Quand j’ai allumé la lumière, j’ai fait la rencontre de mon
visage dans le miroir. Le reflet de mon visage après 48h00 d’abus d’alcool et
de manque de sommeil. Le teint jauni et l’œil enflé.
Au chalet, la salle de toilette est au centre de tout, barricadé
de murs de carton. Même la porte fermé, on entend tout. Je me lavais le visage
et j’entendais la fin de la conversation que j’avais quittée quelques minutes
plus tôt. Mais il était plus que temps. Temps de revenir à la réalité. Temps
que je revienne sur terre. C’est toujours trop difficile alors il n’y a pas de
bon moment. Il ne faut pas attendre la fin de mots chuchotés. Il faut juste se
lever et agir. Me brosser les dents et me reconstituer un visage, me crémer, me
maquiller, autant de geste qui prépare ma sortie dans le monde réel.
Le chalet, c’est chez moi.
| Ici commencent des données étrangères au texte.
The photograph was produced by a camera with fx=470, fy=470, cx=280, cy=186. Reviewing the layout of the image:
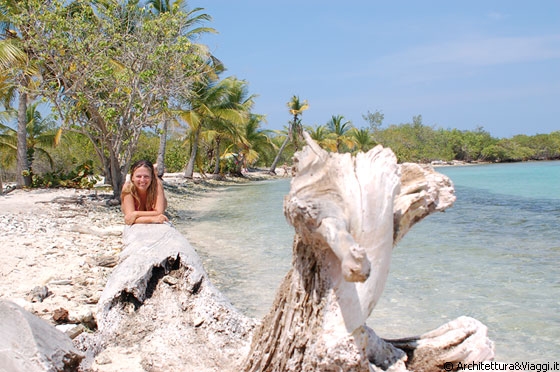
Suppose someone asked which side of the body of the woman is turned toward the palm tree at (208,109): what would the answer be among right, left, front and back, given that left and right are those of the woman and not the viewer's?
back

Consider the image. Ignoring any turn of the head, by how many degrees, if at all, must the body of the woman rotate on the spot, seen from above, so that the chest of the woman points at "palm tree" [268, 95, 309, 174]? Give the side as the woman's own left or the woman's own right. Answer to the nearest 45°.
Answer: approximately 180°

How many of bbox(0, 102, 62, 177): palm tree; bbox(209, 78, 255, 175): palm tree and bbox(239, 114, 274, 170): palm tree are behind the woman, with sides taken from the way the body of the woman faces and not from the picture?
3

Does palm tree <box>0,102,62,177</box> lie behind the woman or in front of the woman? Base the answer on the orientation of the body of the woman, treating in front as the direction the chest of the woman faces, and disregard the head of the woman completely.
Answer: behind

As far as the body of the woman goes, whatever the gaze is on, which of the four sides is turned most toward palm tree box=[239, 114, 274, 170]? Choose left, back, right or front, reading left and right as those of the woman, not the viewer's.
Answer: back

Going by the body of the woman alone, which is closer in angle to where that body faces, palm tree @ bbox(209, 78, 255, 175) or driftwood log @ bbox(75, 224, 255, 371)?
the driftwood log

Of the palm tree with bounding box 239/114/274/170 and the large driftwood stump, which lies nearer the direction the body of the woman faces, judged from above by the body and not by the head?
the large driftwood stump

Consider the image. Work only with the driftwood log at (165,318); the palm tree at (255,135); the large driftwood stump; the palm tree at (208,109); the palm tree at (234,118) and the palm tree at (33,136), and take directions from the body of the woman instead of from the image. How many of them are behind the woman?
4

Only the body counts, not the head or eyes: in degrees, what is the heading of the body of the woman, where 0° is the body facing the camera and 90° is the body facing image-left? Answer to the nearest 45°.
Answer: approximately 0°

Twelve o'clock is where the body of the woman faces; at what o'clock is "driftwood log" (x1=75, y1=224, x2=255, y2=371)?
The driftwood log is roughly at 12 o'clock from the woman.

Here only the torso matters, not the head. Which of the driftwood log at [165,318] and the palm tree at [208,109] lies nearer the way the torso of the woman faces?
the driftwood log
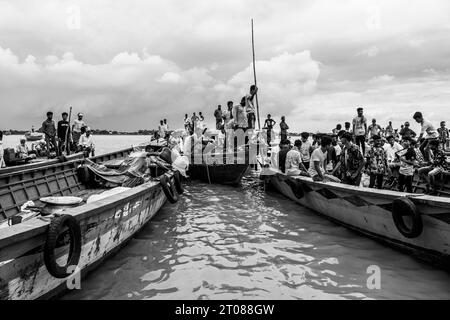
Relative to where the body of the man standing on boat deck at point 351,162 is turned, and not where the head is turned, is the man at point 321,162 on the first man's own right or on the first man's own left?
on the first man's own right

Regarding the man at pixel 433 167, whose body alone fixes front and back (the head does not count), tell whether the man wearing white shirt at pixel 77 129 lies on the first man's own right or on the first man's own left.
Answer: on the first man's own right

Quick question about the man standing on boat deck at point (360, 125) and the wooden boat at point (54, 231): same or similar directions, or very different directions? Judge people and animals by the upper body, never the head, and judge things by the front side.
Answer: very different directions

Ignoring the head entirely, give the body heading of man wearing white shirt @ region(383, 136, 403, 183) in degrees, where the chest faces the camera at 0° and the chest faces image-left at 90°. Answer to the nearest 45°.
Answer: approximately 45°

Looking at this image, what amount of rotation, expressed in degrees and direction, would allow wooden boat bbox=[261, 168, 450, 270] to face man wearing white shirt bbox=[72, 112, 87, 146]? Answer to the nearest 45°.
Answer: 0° — it already faces them

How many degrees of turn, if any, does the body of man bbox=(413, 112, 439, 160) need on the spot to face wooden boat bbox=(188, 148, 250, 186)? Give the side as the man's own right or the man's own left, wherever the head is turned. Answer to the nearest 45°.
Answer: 0° — they already face it

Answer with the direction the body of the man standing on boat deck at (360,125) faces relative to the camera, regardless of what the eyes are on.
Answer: toward the camera

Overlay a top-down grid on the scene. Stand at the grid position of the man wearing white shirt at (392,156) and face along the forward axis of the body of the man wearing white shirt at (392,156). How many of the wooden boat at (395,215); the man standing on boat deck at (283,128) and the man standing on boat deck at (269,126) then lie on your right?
2

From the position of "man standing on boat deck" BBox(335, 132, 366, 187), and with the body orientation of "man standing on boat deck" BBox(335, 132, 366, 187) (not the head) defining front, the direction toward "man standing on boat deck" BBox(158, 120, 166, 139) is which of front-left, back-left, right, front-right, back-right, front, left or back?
right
Pas mon chez moi pour vrai. Mais
après ma maison, c’est sans doute le lieu où je peux me sentir comme si. C’est
un toit avec quatre murs, habité par des mulots qui nous laissent parfois nous
réunir. La plupart du temps, on ne dérange pas trop leur quotidien puisqu’on
érige notre quartier général sur le quai sur le bord du lac. Ils sont parfois
bousculés de nos rires qui entrent et sortent de la cuisine en claquant les
portes.
Parfois, nos discussions piquent la curiosité du huard qui
vient, l’air de rien, nous hululer quelques répliques. Quand ce n’est pas la
marte qui file sous le quai alors que nous nous trémoussons au bout, «Allez! On
saute! Ça va nous faire du bien!»
Une fois à l’eau, nos têtes s’éloignent doucement et les
secrets reprennent de plus belle. Puis, grelottantes, nous finissons par nous
extirper de l’eau. Sur la petite table bancale du quartier général se succèdent
les bouteilles. À une époque pas si lointaine, les bouteilles de bière s’entrechoquaient.
Maintenant, on boit vu vin. Ça fait plus sérieux. Ça rend nos problèmes de mesdames
de presque 40 ans plus importants! Et Pop! Le champagne pour fêter ceci et pour
souligner cela. «Peux-tu arrêter ton histoire 2 minutes? Je dois faire pipi!»
Mais l’histoire ne reviendra pas… Ce n’est pas grave. C’est comme ça et c’est
très bien. Puis, on pose une question. Nous nous penchons toutes sur la table
pour trouver le paquet de cigarettes communautaire. Comme 17 ans auparavant
quand une d’entre nous avait une histoire croustillante à raconter.
Je saute l’épisode des larmes, de la confidence honteuse, le
chalet gardera le secret à perpétuité, les petits mulots y veilleront comme une
légende… Comme nos rires qui font des ricochets sur la surface du lac.
Et j’applique délicatement un trait de crayon noir sur ma
paupière. Quand j’aurai terminé de mettre mon mascara, je devrai boucler mes
valises et dire au revoir au chalet jusqu’à la prochaine fois.